Il desserra le bâillon et tendit l’oreille. Cette fois, Patrice ne perçut pas les quelques mots qui furent prononcés par la victime. Mais presque aussitôt, l’autre, le chef, se releva dans une explosion de colère subite.

– Hein ? Quoi ? Qu’est-ce que tu me proposes ? Vrai, tu en as de l’aplomb ! Une offre de ce genre à moi ! Offre cela à Bournef ou à ses camarades. Ils comprendront, eux. Mais moi ? moi ? le colonel Fakhi. Ah ! non, mon petit, je suis plus gourmand, moi ! Je consens à partager. Mais, à recevoir l’aumône, jamais de la vie !

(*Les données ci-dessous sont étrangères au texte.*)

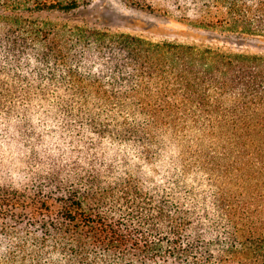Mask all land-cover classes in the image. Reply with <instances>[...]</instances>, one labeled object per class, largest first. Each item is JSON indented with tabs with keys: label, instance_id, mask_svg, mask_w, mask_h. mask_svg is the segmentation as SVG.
Returning a JSON list of instances; mask_svg holds the SVG:
<instances>
[{
	"label": "trees",
	"instance_id": "1",
	"mask_svg": "<svg viewBox=\"0 0 264 264\" xmlns=\"http://www.w3.org/2000/svg\"><path fill=\"white\" fill-rule=\"evenodd\" d=\"M91 3L0 0V264H264V0L178 5L237 47Z\"/></svg>",
	"mask_w": 264,
	"mask_h": 264
},
{
	"label": "rangeland",
	"instance_id": "2",
	"mask_svg": "<svg viewBox=\"0 0 264 264\" xmlns=\"http://www.w3.org/2000/svg\"><path fill=\"white\" fill-rule=\"evenodd\" d=\"M178 5L183 6L182 0H92L88 9L80 12L78 19L83 18L89 23L142 35L155 41L213 42L238 46L234 42L223 43L217 39L220 32L198 28L194 24L195 11H185ZM183 15H188V18ZM238 47L249 52L264 53V42L256 39H246Z\"/></svg>",
	"mask_w": 264,
	"mask_h": 264
}]
</instances>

Patrice écoutait avidement, et, en même temps, il ne perdait pas de vue maman Coralie, dont le visage, toujours décomposé par l’angoisse, exprimait la même attention.

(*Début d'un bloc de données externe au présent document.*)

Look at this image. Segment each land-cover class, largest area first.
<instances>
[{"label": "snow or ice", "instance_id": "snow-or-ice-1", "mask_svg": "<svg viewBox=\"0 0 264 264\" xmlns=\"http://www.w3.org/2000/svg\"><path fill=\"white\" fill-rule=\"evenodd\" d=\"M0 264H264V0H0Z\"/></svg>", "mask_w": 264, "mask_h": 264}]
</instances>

Et aussi, il regardait la victime que la glace posée au-dessus de la cheminée reflétait en partie. Habillé d’un vêtement d’appartement en velours soutaché, et d’un pantalon de flanelle marron, c’était un homme d’environ cinquante ans, complètement chauve, de figure grasse, au nez fort et recourbé, aux yeux profondément renfoncés sous des sourcils épais, aux joues gonflées et couvertes d’une lourde barbe grisonnante. Du reste, Patrice pouvait l’examiner d’une manière plus précise sur un portrait de lui qui était pendu à gauche de la cheminée, entre la seconde et la première fenêtre, et qui représentait une face énergique, puissante, et pour ainsi dire violente d’expression.

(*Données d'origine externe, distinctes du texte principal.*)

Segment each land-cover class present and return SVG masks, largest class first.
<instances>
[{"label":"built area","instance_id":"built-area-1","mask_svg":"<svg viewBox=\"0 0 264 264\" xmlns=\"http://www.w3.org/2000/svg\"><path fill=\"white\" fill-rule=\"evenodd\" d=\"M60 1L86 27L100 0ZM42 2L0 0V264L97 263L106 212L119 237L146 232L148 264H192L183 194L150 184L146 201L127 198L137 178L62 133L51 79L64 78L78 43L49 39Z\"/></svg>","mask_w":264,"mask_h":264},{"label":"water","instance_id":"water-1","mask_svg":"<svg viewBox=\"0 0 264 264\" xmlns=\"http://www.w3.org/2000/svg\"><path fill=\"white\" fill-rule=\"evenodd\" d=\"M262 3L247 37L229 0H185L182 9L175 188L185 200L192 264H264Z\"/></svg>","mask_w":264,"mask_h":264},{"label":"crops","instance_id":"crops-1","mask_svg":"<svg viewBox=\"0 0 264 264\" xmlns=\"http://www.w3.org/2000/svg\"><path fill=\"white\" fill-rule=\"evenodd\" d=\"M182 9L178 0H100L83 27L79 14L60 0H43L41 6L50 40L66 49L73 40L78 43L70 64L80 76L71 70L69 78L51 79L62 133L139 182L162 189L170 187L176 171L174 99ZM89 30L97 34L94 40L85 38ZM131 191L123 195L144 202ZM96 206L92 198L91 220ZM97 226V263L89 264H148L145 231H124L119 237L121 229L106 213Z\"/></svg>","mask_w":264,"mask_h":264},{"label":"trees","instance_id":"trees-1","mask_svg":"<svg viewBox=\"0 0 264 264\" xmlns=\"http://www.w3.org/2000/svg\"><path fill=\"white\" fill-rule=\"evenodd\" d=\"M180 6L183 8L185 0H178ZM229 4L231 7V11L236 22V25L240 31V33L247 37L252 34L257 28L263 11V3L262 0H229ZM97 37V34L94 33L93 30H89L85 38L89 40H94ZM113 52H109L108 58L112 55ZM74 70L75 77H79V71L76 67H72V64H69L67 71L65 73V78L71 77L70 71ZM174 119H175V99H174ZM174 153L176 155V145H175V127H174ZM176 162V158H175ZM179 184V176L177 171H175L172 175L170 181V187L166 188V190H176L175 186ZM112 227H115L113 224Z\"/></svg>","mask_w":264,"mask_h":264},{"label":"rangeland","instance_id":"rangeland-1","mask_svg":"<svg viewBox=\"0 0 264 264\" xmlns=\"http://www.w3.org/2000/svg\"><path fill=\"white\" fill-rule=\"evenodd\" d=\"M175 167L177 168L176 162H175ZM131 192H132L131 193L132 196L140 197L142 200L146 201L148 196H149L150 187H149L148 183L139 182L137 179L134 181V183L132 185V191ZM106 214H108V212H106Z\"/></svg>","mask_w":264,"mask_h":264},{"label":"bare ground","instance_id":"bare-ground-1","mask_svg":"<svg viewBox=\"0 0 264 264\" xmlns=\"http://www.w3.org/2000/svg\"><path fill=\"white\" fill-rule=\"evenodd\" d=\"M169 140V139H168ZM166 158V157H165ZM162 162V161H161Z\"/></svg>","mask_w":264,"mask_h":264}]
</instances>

« Une face d’Oriental, se dit Patrice ; j’ai vu, en Égypte et en Turquie, des têtes pareilles à celle-là. »

Les noms de tous ces individus, d’ailleurs, le colonel Fakhi, Mustapha, Bournef, Essarès, leur accent, leur manière d’être, leur aspect, leur silhouette, tout lui rappelait des impressions ressenties là-bas, dans les hôtels d’Alexandrie ou sur les rives du Bosphore, dans les bazars d’Andrinople ou sur les bateaux grecs qui sillonnent la mer Égée. Types de Levantins, mais de Levantins enracinés à Paris. Essarès bey, c’était un nom de financier que Patrice connaissait, de même que celui de ce colonel Fakhi, que ses intonations et son langage dénotaient comme un Parisien averti.

Mais un bruit de voix s’éleva de nouveau du côté de la porte. Brutalement celle-ci fut ouverte, et les quatre individus survinrent en traînant un homme attaché, qu’ils laissèrent tomber à l’entrée de la salle.

– Voilà le vieux Siméon, s’écria celui qu’on appelait Bournef.

– Et la femme ? demanda vivement le chef.